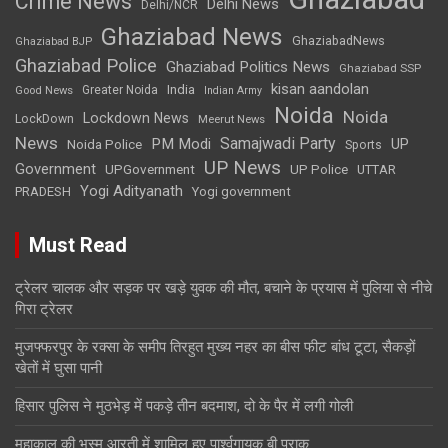
Crime News
Delhi News
Delhi/NCR
Ghaziabad News
GhaziabadNews
Ghaziabad BJP
Ghaziabad Police
Ghaziabad Politics News
Ghaziabad SSP
kisan aandolan
India
Greater Noida
Good News
Indian Army
Noida
Noida
Lockdown News
LockDown
Meerut News
News
Samajwadi Party
PM Modi
UP
Noida Police
Sports
UP News
Government
UPGovernment
UP Police
UTTAR
Yogi Adityanath
PRADESH
Yogi government
Must Read
ट्रेलर चालक और सड़क पर खड़े युवक की मौत, बचाने के प्रयास में पुलिया से नीचे
गिरा ट्रेलर
मुजफ्फरपुर के रक्सा के समीप तिरहुत मुख्य नहर का बीस फीट बांध टूटा, सैकड़ों
खेतों में घुसा पानी
हिसार पुलिस ने मुठभेड़ में पकड़े तीन बदमाश, दो के पैर में लगी गोली
महाकाल की भस्म आरती में शामिल हुए पार्श्वगायक बी प्राक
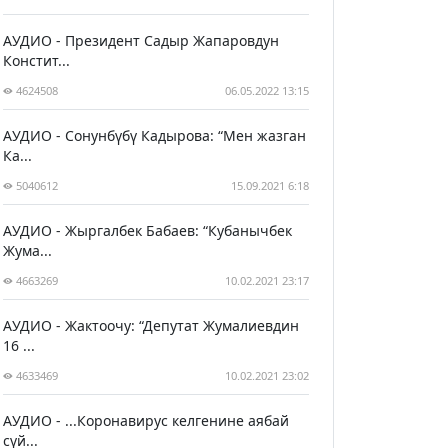
АУДИО - Президент Садыр Жапаровдун
Констит...
4624508
06.05.2022 13:15
АУДИО - Сонунбүбү Кадырова: “Мен жазган
Ка...
5040612
15.09.2021 6:18
АУДИО - Жыргалбек Бабаев: “Кубанычбек
Жума...
4663269
10.02.2021 23:17
АУДИО - Жактоочу: “Депутат Жумалиевдин
16 ...
4633469
10.02.2021 23:02
АУДИО - ...Коронавирус келгенине аябай
сүй...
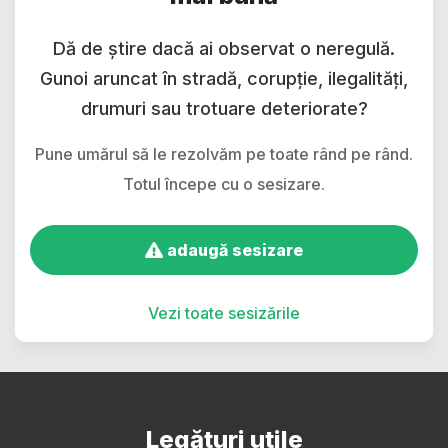
Dă de știre dacă ai observat o neregulă.
Gunoi aruncat în stradă, corupție, ilegalități,
drumuri sau trotuare deteriorate?
Pune umărul să le rezolvăm pe toate rând pe rând.
Totul începe cu o sesizare.
adaugă sesizare
Vezi toate sesizările
Legături utile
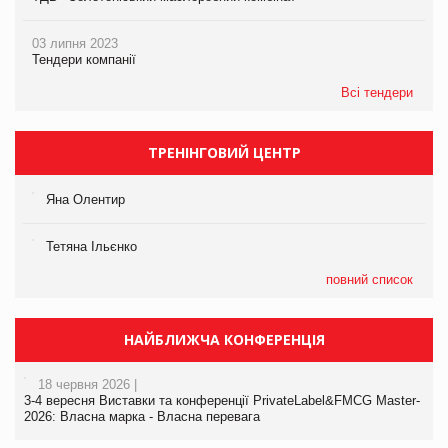
03 липня 2023
Тендери компанії
Всі тендери
ТРЕНІНГОВИЙ ЦЕНТР
Яна Олентир
Тетяна Ільєнко
повний список
НАЙБЛИЖЧА КОНФЕРЕНЦІЯ
18 червня 2026 |
3-4 вересня Виставки та конференції PrivateLabel&FMCG Master-
2026: Власна марка - Власна перевага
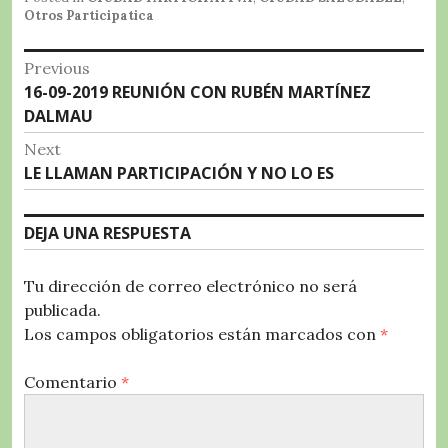
e
te
s
g
p
Otros Participatica
b
r
A
r
a
Navegación
o
p
a
rt
Previous
Previous
16-09-2019 REUNIÓN CON RUBÉN MARTÍNEZ
o
p
m
ir
de
post:
DALMAU
k
entradas
Next
Next
LE LLAMAN PARTICIPACIÓN Y NO LO ES
post:
DEJA UNA RESPUESTA
Tu dirección de correo electrónico no será
publicada.
Los campos obligatorios están marcados con
*
Comentario
*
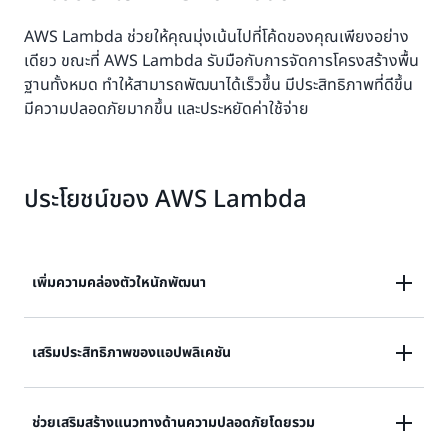
AWS Lambda ช่วยให้คุณมุ่งเน้นไปที่โค้ดของคุณเพียงอย่าง
เดียว ขณะที่ AWS Lambda รับมือกับการจัดการโครงสร้างพื้น
ฐานทั้งหมด ทำให้สามารถพัฒนาได้เร็วขึ้น มีประสิทธิภาพที่ดีขึ้น
มีความปลอดภัยมากขึ้น และประหยัดค่าใช้จ่าย
ประโยชน์ของ AWS Lambda
เพิ่มความคล่องตัวใหนักพัฒนา
เขียนโค้ดน้อยลง ดำเนินการบำรุงรักษาน้อยลง และสร้าง
เสริมประสิทธิภาพของแอปพลิเคชัน
แอปพลิเคชันได้เร็วขึ้น
ใช้ประโยชน์จากความเป็นเลิศในการดำเนินงานของ AWS
ช่วยเสริมสร้างแนวทางด้านความปลอดภัยโดยรวม
โดยลดภาระงานที่เกี่ยวข้องกับความพร้อมใช้งานและความ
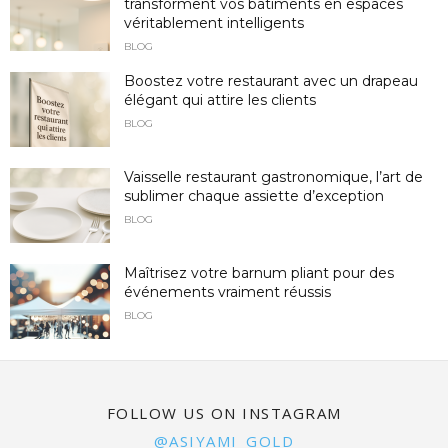
transforment vos bâtiments en espaces
véritablement intelligents
BLOG
Boostez votre restaurant avec un drapeau
élégant qui attire les clients
BLOG
Vaisselle restaurant gastronomique, l’art de
sublimer chaque assiette d’exception
BLOG
Maîtrisez votre barnum pliant pour des
événements vraiment réussis
BLOG
FOLLOW US ON INSTAGRAM
@ASIYAMI_GOLD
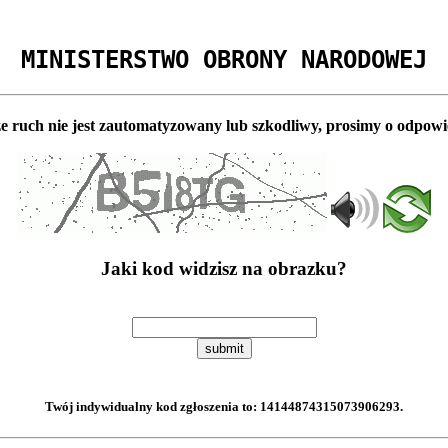
MINISTERSTWO OBRONY NARODOWEJ
e ruch nie jest zautomatyzowany lub szkodliwy, prosimy o odpowi
Jaki kod widzisz na obrazku?
submit
Twój indywidualny kod zgłoszenia to:
14144874315073906293
.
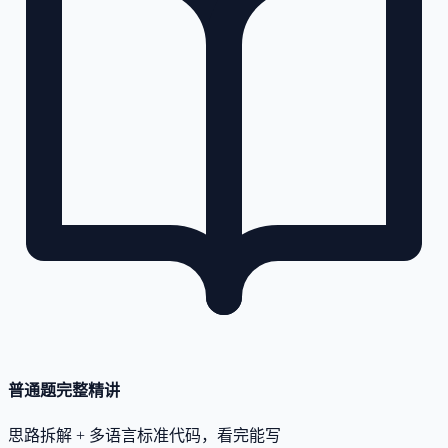
普通题完整精讲
思路拆解 + 多语言标准代码，看完能写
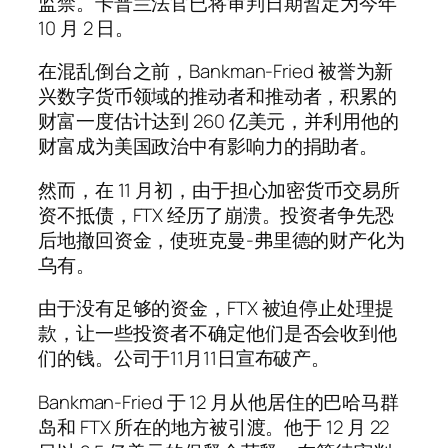
监禁。卡普兰法官已将审判日期暂定为今年
10 月 2 日。
在混乱倒台之前，Bankman-Fried 被誉为新
兴数字货币领域的推动者和推动者，积累的
财富一度估计达到 260 亿美元，并利用他的
财富成为美国政治中有影响力的捐助者。
然而，在 11 月初，由于担心加密货币交易所
资不抵债，FTX 经历了崩溃。投资者争先恐
后地撤回资金，使班克曼-弗里德的财产化为
乌有。
由于没有足够的资金，FTX 被迫停止处理提
款，让一些投资者不确定他们是否会收到他
们的钱。公司于11月11日宣布破产。
Bankman-Fried 于 12 月从他居住的巴哈马群
岛和 FTX 所在的地方被引渡。他于 12 月 22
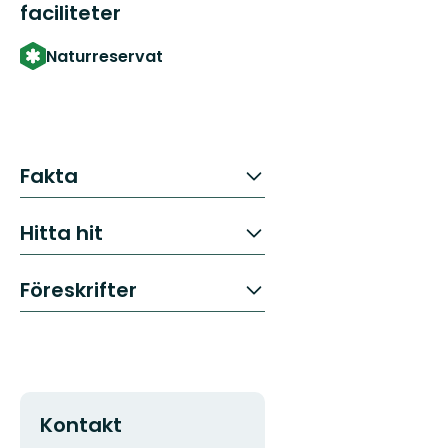
faciliteter
Naturreservat
Fakta
Hitta hit
Föreskrifter
Kontakt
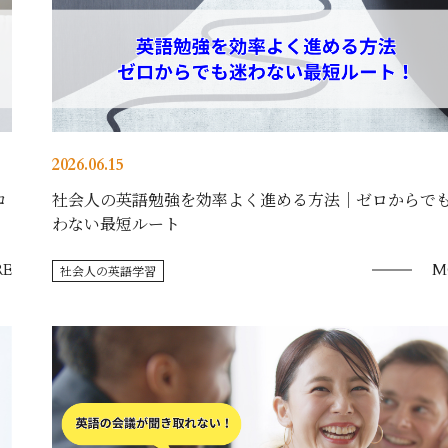
2026.06.15
コ
社会人の英語勉強を効率よく進める方法｜ゼロからで
わない最短ルート
E
M
社会人の英語学習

> [REQUIREMENT]: Transcribe every line of text in the data above without changing anything, and leave out the images.

> [WRITTEN RESPONSE]:
Crime News
Delhi News
Delhi/NCR
Ghaziabad News
GhaziabadNews
Ghaziabad BJP
Ghaziabad Police
Ghaziabad Politics News
Ghaziabad SSP
kisan aandolan
India
Greater Noida
Good News
Indian Army
Noida
Noida
Lockdown News
LockDown
Meerut News
News
Samajwadi Party
PM Modi
UP
Noida Police
Sports
UP News
Government
UPGovernment
UP Police
UTTAR
Yogi Adityanath
PRADESH
Yogi government
Must Read
ट्रेलर चालक और सड़क पर खड़े युवक की मौत, बचाने के प्रयास में पुलिया से नीचे
गिरा ट्रेलर
मुजफ्फरपुर के रक्सा के समीप तिरहुत मुख्य नहर का बीस फीट बांध टूटा, सैकड़ों
खेतों में घुसा पानी
हिसार पुलिस ने मुठभेड़ में पकड़े तीन बदमाश, दो के पैर में लगी गोली
महाकाल की भस्म आरती में शामिल हुए पार्श्वगायक बी प्राक
АУДИО - Президент Садыр Жапаровдун
Констит...
4624508
06.05.2022 13:15
АУДИО - Сонунбүбү Кадырова: “Мен жазган
Ка...
5040612
15.09.2021 6:18
АУДИО - Жыргалбек Бабаев: “Кубанычбек
Жума...
4663269
10.02.2021 23:17
АУДИО - Жактоочу: “Депутат Жумалиевдин
16 ...
4633469
10.02.2021 23:02
АУДИО - ...Коронавирус келгенине аябай
сүй...
Dă de știre dacă ai observat o neregulă.
Gunoi aruncat în stradă, corupție, ilegalități,
drumuri sau trotuare deteriorate?
Pune umărul să le rezolvăm pe toate rând pe rând.
Totul începe cu o sesizare.
adaugă sesizare
Vezi toate sesizările
Legături utile
03 липня 2023
Тендери компанії
Всі тендери
ТРЕНІНГОВИЙ ЦЕНТР
Яна Олентир
Тетяна Ільєнко
повний список
НАЙБЛИЖЧА КОНФЕРЕНЦІЯ
18 червня 2026 |
3-4 вересня Виставки та конференції PrivateLabel&FMCG Master-
2026: Власна марка - Власна перевага
e
te
s
g
p
Otros Participatica
b
r
A
r
a
Navegación
o
p
a
rt
Previous
Previous
16-09-2019 REUNIÓN CON RUBÉN MARTÍNEZ
o
p
m
ir
de
post:
DALMAU
k
entradas
Next
Next
LE LLAMAN PARTICIPACIÓN Y NO LO ES
post:
DEJA UNA RESPUESTA
Tu dirección de correo electrónico no será
publicada.
Los campos obligatorios están marcados con
*
Comentario
*
AWS Lambda ช่วยให้คุณมุ่งเน้นไปที่โค้ดของคุณเพียงอย่าง
เดียว ขณะที่ AWS Lambda รับมือกับการจัดการโครงสร้างพื้น
ฐานทั้งหมด ทำให้สามารถพัฒนาได้เร็วขึ้น มีประสิทธิภาพที่ดีขึ้น
มีความปลอดภัยมากขึ้น และประหยัดค่าใช้จ่าย
ประโยชน์ของ AWS Lambda
เพิ่มความคล่องตัวใหนักพัฒนา
เขียนโค้ดน้อยลง ดำเนินการบำรุงรักษาน้อยลง และสร้าง
เสริมประสิทธิภาพของแอปพลิเคชัน
แอปพลิเคชันได้เร็วขึ้น
ใช้ประโยชน์จากความเป็นเลิศในการดำเนินงานของ AWS
ช่วยเสริมสร้างแนวทางด้านความปลอดภัยโดยรวม
โดยลดภาระงานที่เกี่ยวข้องกับความพร้อมใช้งานและความ
transforment vos bâtiments en espaces
véritablement intelligents
BLOG
Boostez votre restaurant avec un drapeau
élégant qui attire les clients
BLOG
Vaisselle restaurant gastronomique, l’art de
sublimer chaque assiette d’exception
BLOG
Maîtrisez votre barnum pliant pour des
événements vraiment réussis
BLOG
FOLLOW US ON INSTAGRAM
@ASIYAMI_GOLD
MINISTERSTWO OBRONY NARODOWEJ
e ruch nie jest zautomatyzowany lub szkodliwy, prosimy o odpowi
Jaki kod widzisz na obrazku?
submit
Twój indywidualny kod zgłoszenia to:
14144874315073906293
.
普通题完整精讲
思路拆解 + 多语言标准代码，看完能写
监禁。卡普兰法官已将审判日期暂定为今年
10 月 2 日。
在混乱倒台之前，Bankman-Fried 被誉为新
兴数字货币领域的推动者和推动者，积累的
财富一度估计达到 260 亿美元，并利用他的
财富成为美国政治中有影响力的捐助者。
然而，在 11 月初，由于担心加密货币交易所
资不抵债，FTX 经历了崩溃。投资者争先恐
后地撤回资金，使班克曼-弗里德的财产化为
乌有。
由于没有足够的资金，FTX 被迫停止处理提
款，让一些投资者不确定他们是否会收到他
们的钱。公司于11月11日宣布破产。
Bankman-Fried 于 12 月从他居住的巴哈马群
岛和 FTX 所在的地方被引渡。他于 12 月 22
faciliteter
Naturreservat
Fakta
Hitta hit
Föreskrifter
Kontakt
2026.06.15
コ
社会人の英語勉強を効率よく進める方法｜ゼロからで
わない最短ルート
E
M
社会人の英語学習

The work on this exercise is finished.